This work focuses on the basic interactions between a vortex and an interface separating two incompressible fluids. Specifically, we investigate how vorticity produced at an interface influences the dynamics of this very same interface and how the produced vorticity engenders small scales and small droplets. A critical Weber number $W{e}_c^{\left(1\right)}$ exists discriminating the conditions upon which the interface rolls up around the vortex significantly. In addition, we show that a second critical Weber number $W{e}_c^{\left(2\right)}$ appears. For Weber numbers below this value, the dynamic response of the interface only depends slightly on the Reynolds number. For Weber numbers above $W{e}_c^{\left(2\right)}$, the vorticity layers generated by the interface itself trigger a combined Rayleigh–Taylor and Kelvin–Helmholtz instability that leads to the appearance of extremely small structures with a characteristic size that strongly depends on the Reynolds number.

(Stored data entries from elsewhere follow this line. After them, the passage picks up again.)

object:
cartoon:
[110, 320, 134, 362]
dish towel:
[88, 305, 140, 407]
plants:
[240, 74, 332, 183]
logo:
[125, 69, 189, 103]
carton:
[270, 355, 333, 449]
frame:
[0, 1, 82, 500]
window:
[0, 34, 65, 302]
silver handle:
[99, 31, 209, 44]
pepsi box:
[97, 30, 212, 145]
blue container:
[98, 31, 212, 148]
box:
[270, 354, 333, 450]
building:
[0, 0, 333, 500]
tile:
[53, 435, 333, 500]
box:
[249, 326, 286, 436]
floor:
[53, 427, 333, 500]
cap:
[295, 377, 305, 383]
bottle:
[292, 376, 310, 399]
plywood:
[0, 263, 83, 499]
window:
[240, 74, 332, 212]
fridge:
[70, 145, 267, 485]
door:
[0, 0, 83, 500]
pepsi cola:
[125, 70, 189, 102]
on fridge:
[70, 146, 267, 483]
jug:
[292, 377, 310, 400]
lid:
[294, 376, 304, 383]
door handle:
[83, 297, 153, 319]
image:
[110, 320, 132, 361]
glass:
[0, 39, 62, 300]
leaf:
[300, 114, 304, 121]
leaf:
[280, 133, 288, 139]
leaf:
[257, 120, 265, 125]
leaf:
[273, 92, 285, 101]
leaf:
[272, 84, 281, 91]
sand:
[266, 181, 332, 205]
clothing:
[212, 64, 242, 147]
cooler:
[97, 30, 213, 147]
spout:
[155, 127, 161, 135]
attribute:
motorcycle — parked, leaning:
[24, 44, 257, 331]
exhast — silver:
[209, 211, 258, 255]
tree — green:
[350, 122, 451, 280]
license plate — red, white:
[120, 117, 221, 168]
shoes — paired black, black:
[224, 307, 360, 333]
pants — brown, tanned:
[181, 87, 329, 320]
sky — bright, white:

这项工作的重点是涡流和分离两种不可压缩流体的界面之间的基本相互作用。具体来说，我们研究了在界面上产生的涡度如何影响这个非常相同界面的动力学，以及产生的涡度如何产生小尺度和小液滴。一个关键的韦伯数$宽{\mathrm{电子}}_C^{\left(1\right)}$存在区分界面在涡旋周围显着卷起的条件。此外，我们证明了第二个关键的韦伯数$宽{\mathrm{电子}}_C^{\left(2\right)}$出现。对于低于此值的韦伯数，界面的动态响应仅略微依赖于雷诺数。对于上面的韦伯数$宽{\mathrm{电子}}_C^{\left(2\right)}$，由界面本身产生的涡度层触发了瑞利-泰勒和开尔文-亥姆霍兹不稳定性的组合，导致出现极小的结构，其特征尺寸在很大程度上取决于雷诺数。